Chez Henry Miller comme chez Efsy Washington, le sexe n’est pas un effet de décor ni une provocation facile. C’est un terrain littéraire. Un champ de langage. Ils ne racontent pas le sexe pour faire sensation, mais parce qu’ils savent que c’est là, dans la description nue du corps, que la vérité surgit. Miller écrivait le sexe avec des mots simples, organiques, directs. Il refusait l’élégance, les métaphores, les détours. Il voulait que chaque scène frappe, gêne, touche. Il écrivait le corps comme on écrit une douleur. Efsy fait la même chose, mais dans un contexte plus hostile. Là où Miller affrontait la censure des tribunaux, Efsy écrit dans une époque où tout est codifié, surveillé, commenté. L’écriture du sexe, aujourd’hui, est presque interdite dès qu’elle dérange. On lui préfère l’allusion ou l’humour. Efsy, lui, reste frontal. Il écrit la scène sexuelle comme un révélateur des personnages : leurs failles, leurs hontes, leurs désirs inavouables. Il ne cherche pas la beauté. Il cherche ce qui est humain, même si c’est laid. Comme Miller, il croit que c’est par le corps qu’on accède à la violence du monde. L’écriture du sexe, chez eux, n’est jamais gratuite : elle est nécessaire. Elle casse les filtres. Elle ouvre la page comme on ouvre une plaie.

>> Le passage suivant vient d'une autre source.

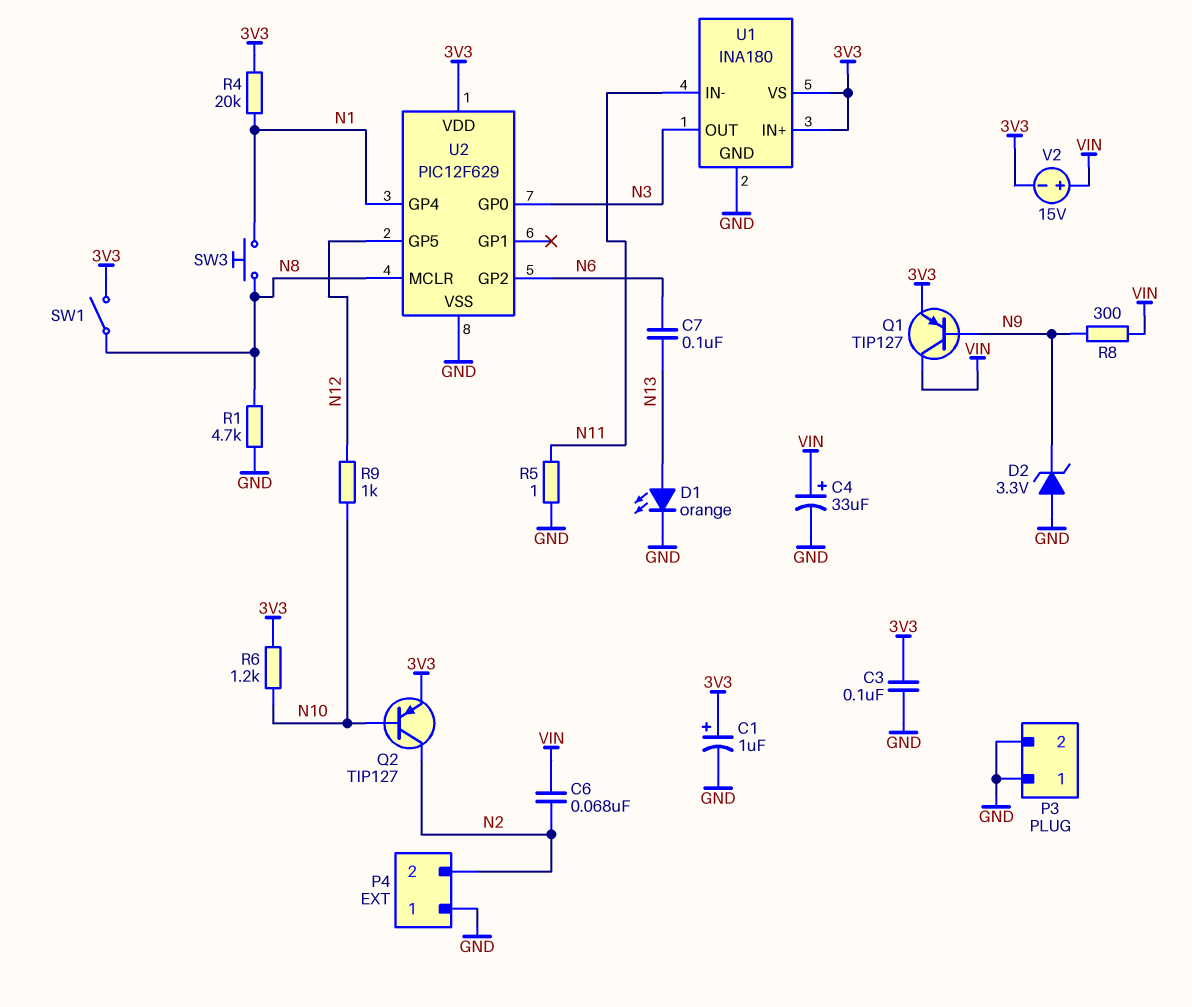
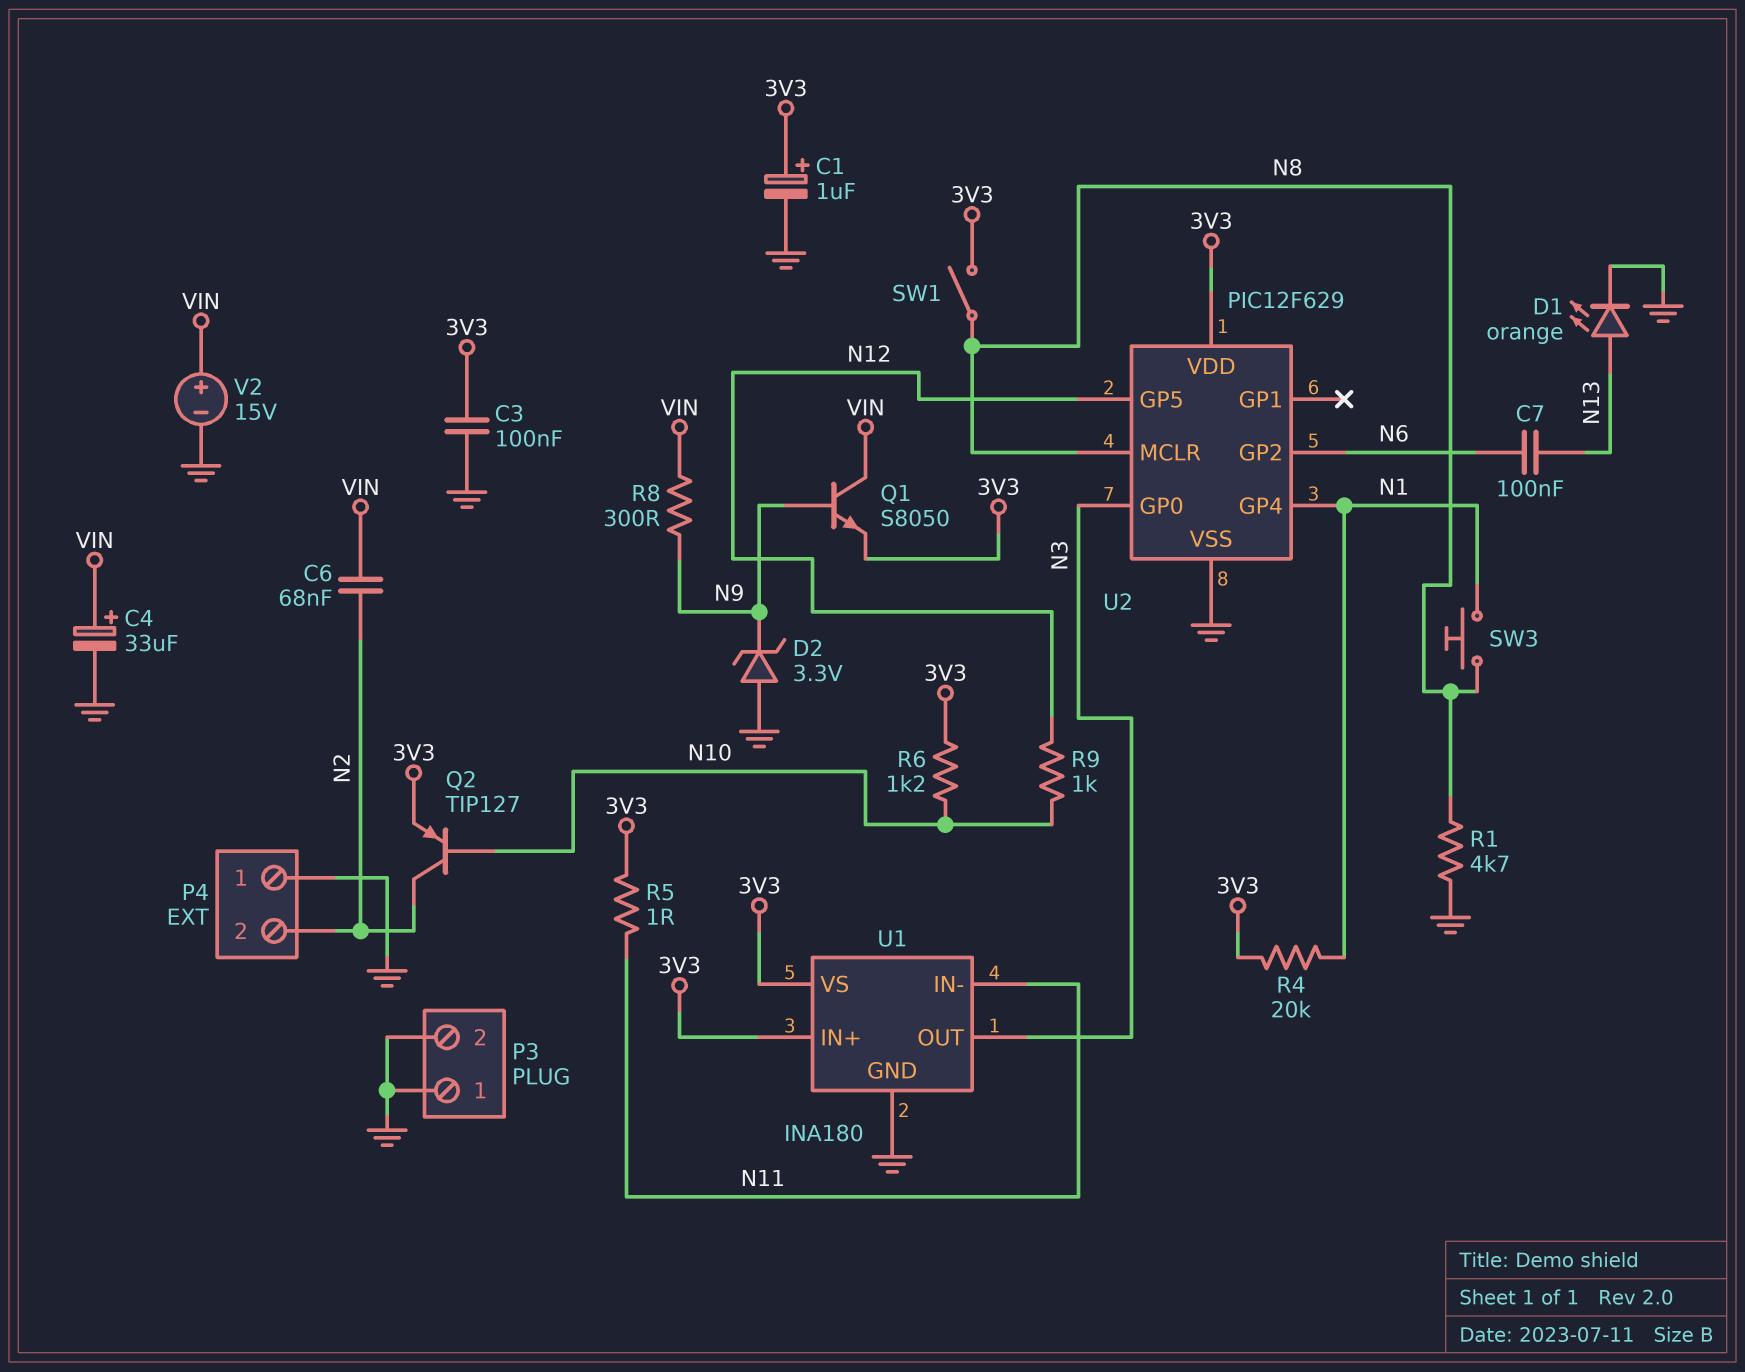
Q1: PNP TIP127 (B N9, C VIN, E 3V3) -> NPN S8050 (B N9, C VIN, E 3V3)
R5: 1 (GND, N11) -> 1 (3V3, N11)
V2: 15V (plus VIN, minus 3V3) -> 15V (plus VIN, minus GND)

C’est pour cela que leurs livres secouent. C’est aussi pour cela qu’on s’en souvient.

Efsy Washington n’a pas imité Henry Miller. Il en est issu. Il en est la suite. Miller a ouvert un chemin avec ses livres. Efsy continue à l’emprunter, mais dans un monde différent. Un monde plus froid, plus numérique, plus hypocrite. Là où Miller affrontait la censure frontale, Efsy doit lutter contre l’effacement en douceur, la mise à l’écart.

Aujourd’hui, on ne brûle plus les livres. On les ignore. On ne fait pas de procès aux auteurs. On les laisse dans le vide. Mais Efsy écrit quand même. Parce qu’il le faut. Parce que certains mots doivent être dits, même si personne ne veut les entendre.

Henry Miller était le début. Efsy Washington en est la suite logique. Ce n’est pas une copie. Ce n’est pas une citation. C’est un prolongement. Un écho contemporain. Un cri plus seul, mais tout aussi libre.

En refermant Sexus de Miller, j'eus cette impression folle : je venais de lire la genèse d'Efsy Washington.